Syarat lainnya ialah untuk melindungi moral publik; melindungi keamanan nasional; melindungi keselamatan publik; dan, melindungi hak dan kebebasan orang lain.

Selain itu, unsur berita bohong, kabar tidak pasti dan kabar berlebihan dalam Pasal 14 dan Pasal 15 UU 1/1946 dianggap Mahkamah mengandung norma pembatasan untuk mengeluarkan pendapat secara merdeka di ruang publik.

Sehingga, hal ini dapat berpotensi digunakan sebagai dasar hukum untuk memidana pelaku yang menyebarkan berita bohong tanpa melihat secara jelas bahwa yang dilakukan ialah memberikan kritik konstruktif kepada negara.
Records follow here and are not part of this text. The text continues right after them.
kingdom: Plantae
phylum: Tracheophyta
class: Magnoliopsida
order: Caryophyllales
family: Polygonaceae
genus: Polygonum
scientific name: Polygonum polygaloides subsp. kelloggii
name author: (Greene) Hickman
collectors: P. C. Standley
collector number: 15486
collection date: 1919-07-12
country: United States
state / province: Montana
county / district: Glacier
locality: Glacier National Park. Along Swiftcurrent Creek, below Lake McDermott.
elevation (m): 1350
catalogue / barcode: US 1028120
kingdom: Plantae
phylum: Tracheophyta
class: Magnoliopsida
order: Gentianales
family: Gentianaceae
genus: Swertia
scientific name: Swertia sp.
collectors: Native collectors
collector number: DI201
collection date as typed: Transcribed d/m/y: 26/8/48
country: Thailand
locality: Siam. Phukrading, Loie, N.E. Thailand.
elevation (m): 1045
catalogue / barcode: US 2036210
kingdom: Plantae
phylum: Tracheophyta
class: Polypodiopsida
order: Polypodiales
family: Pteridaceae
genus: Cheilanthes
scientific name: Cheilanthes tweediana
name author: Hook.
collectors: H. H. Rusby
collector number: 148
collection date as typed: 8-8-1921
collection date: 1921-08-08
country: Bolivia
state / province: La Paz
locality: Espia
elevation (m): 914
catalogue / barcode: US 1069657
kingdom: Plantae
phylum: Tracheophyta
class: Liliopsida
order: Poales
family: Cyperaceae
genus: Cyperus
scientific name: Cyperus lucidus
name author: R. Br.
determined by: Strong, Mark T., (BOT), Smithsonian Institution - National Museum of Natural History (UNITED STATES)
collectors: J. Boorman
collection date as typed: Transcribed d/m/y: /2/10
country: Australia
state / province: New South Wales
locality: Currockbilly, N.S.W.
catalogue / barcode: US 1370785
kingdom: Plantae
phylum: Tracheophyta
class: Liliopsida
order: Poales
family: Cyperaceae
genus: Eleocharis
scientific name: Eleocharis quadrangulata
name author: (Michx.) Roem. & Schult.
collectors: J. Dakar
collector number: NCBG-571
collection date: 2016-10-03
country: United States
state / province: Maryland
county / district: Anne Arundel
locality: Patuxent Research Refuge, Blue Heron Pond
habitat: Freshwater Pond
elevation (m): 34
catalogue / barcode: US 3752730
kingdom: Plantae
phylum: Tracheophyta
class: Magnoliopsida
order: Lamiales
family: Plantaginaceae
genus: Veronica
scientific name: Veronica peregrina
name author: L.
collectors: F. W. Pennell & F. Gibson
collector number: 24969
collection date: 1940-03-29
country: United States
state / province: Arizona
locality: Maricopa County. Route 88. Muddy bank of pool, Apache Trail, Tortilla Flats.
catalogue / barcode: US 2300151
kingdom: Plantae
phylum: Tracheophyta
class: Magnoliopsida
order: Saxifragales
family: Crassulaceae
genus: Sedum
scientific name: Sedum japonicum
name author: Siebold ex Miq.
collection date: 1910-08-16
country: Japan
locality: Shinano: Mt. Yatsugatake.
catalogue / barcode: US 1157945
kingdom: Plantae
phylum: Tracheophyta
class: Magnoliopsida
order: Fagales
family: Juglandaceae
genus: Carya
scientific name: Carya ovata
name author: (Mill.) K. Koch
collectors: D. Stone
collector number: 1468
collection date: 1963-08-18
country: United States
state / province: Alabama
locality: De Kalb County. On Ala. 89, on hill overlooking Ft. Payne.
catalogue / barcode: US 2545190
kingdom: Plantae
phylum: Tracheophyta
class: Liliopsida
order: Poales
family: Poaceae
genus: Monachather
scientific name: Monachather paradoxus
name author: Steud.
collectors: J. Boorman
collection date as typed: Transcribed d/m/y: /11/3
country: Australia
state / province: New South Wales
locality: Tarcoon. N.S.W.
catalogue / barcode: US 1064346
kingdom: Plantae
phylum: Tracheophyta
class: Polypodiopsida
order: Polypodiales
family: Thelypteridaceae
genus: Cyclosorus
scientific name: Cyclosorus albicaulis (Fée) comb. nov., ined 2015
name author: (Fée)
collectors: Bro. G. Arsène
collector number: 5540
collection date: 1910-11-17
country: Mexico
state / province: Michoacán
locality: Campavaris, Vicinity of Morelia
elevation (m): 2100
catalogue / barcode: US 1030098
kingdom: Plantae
“Seharusnya menjadi tugas negara untuk mempertimbangkan hal tersebut sebagai bentuk kebebasan menyampaikan pendapat atau kebebasan berekspresi, bukan justru yang ditekankan adalah penilaian terhadap adanya berita atau pemberitahuan bohong dan kabar yang tidak pasti, atau kabar yang berlebihan dan menindak pelakunya untuk dikriminalisasi,” terang Arsul

Di samping membatalkan Pasal 14 dan 15 UU 1/1946, MK juga menyatakan bahwa Pasal 310 UU tentang KUHP dinyatakan inkonstitusional bersyarat, yaitu dengan menambahkan frasa ‘dengan cara lisan’, sehingga pasal tersebut berbunyi:

“Barang siapa sengaja menyerang kehormatan atau nama baik seseorang dengan menuduhkan sesuatu hal dengan cara lisan, yang maksudnya terang supaya hal itu diketahui umum, diancam karena pencemaran dengan pidana penjara paling lama sembilan bulan atau pidana denda paling banyak empat ribu lima ratus rupiah”.

Frasa ini sebelumnya sudah tercantum dalam UU KUHP yang baru yaitu pada Pasal 433 UU 1/2023, namun KUHP tersebut baru mempunyai kekuatan mengikat setelah tiga tahun sejak diundangkan (2 Januari 2026).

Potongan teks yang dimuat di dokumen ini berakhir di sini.